The People Who Made Me…

Yesterday morning I woke to the distinct smell of clove cigarette smoke in my bedroom. I don’t smoke. When I opened my eyes, someone who was not one of my dogs was sitting in the gold velvet armchair in the corner, looking back at me; it was my old friend, David, with a big, cheesy smile on his face. “What are you doing here,” I asked aloud, as if it’s the most normal thing in the world to wake up to the odd man sitting in my bedroom unannounced, and rubbed the sleep out of my eyes as I sat up. When I opened my eyes again, he was gone. But the smell of clove cigarette smoke lingered for hours.

I lost track of David a few years ago. The last time I saw him was in Florida, holding – of all things – a box of abandoned kittens he found, outside of the hospital where I had just had yet another surgery on my hand, that he was determined to raise himself so that they wouldn’t be killed at the shelter. After this surprise visit yesterday, I broke down and called his sister, only to learn that they buried David last Saturday, next to his mother. No one really knows what happened, she told me; she had seen him the week before, and he was fine. All anyone could say for certain is that a friend found him collapsed on the bathroom floor one morning, and the medical examiner will have a toxicology report in three month’s time. That’s going to turn up a bit fat nothing of useful information; David’s drug of choice was chocolate anything. Still, 50 is far too young to die. Whilst I’m not really surprised by this, I’m saddened and disappointed by the knowledge that I just missed him. I’m forever telling myself that I need to call this person, or that cousin, to tell them that I love them, only to learn that they’re gone forever. You always think that you have time, but you don’t. Time is an illusion, the stupid pet trick of a selfish, procrastinating mind; after that, all that is left are memories that will die with you, too. They fade, like the familiar spicy smoke coiling in silky gossamer tendrils out the open window of my room….

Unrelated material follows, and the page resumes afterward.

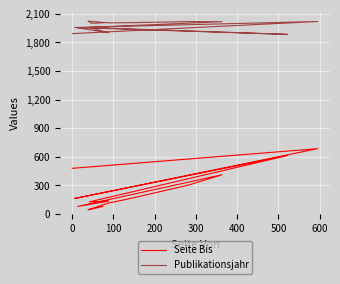

What is the difference between the maximum and minimum values in the Publikationsjahr series?

139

My friend David was tall, built like a tank, athletic, with dark curly hair that never behaved and eyes the very same colour as the Atlantic Ocean that he loved so well. Like me, he was an artist interested in too many things at once. Unlike me, David could draw perfectly proportioned animals and landscapes in fine detail with his eyes closed, and it was fascinating watching his long, elegant fingers trace coal across the page in lines as fine as sharp pencil without effort. He taught me how to snorkel and free dive (I was too much of a chicken to learn SCUBA, even though he offered many times to teach me) and, by necessity, how to treat a jellyfish sting without peeing on anything. We had fun collaborating on silkscreens we cut images for in layers with pen knives from emptied Peanut Butter Cap’n Crunch boxes. My memory of him is his handsome face peering out over the Eastern horizon, dark hair tousled by the misty wind as he sat smoking cigarettes on the beach, whilst giving me minutely detailed, exacting instructions on how to take care of my sea aquarium so that my clown fish (kidnapped by me from the sea years before anyone had heard of Nemo) would live long, “happy, happy fish lives.” Girls, babies and animals loved him, men respected him and, whilst it was amusing to watch, he legitimately deserved their admiration and trust.

About twenty years ago we had lunch together at some forgotten food court; he said to me, “Write this down,” as he sat drawing a live skulking tiger from memory, and he dictated a long, beautiful poem. “Bleeding heart, filled with barbed wire…praying for peace,” it began. When he was finished, I considered the page, then asked him what it meant. “That’s you,” he said tersely with a furrowed expression, as if I had missed the obvious. I blinked, and read it again, only vaguely understanding then. To this day, it is one of my most cherished possessions; turned out that he knew me far better than I could have imagined, even when he was not quite in this world, with his head in the clouds of his own artist’s reason.

David is the fifth beloved friend and family member I’ve lost this year. Whilst I’m relieved to know where he’s at, I’m truly sick and tired of losing people. Especially people whom I consider solid touchstones in this world of swirling uncertainties and darkness. Last year I asked another such friend, “how many times can a heart break before it can’t be put together again?” I don’t think I’m ever going to find the answer.

Anyway….Thanks for the visit, David. I’m sorry I missed you. Very, truly sorry I neglected our friendship…I have no good excuse for it. But I am genuinely relieved, if not happy, that you are safe with your mom, and I hope that you have peace. I suppose it’s never really too late to say I love you. And I do, Good Man.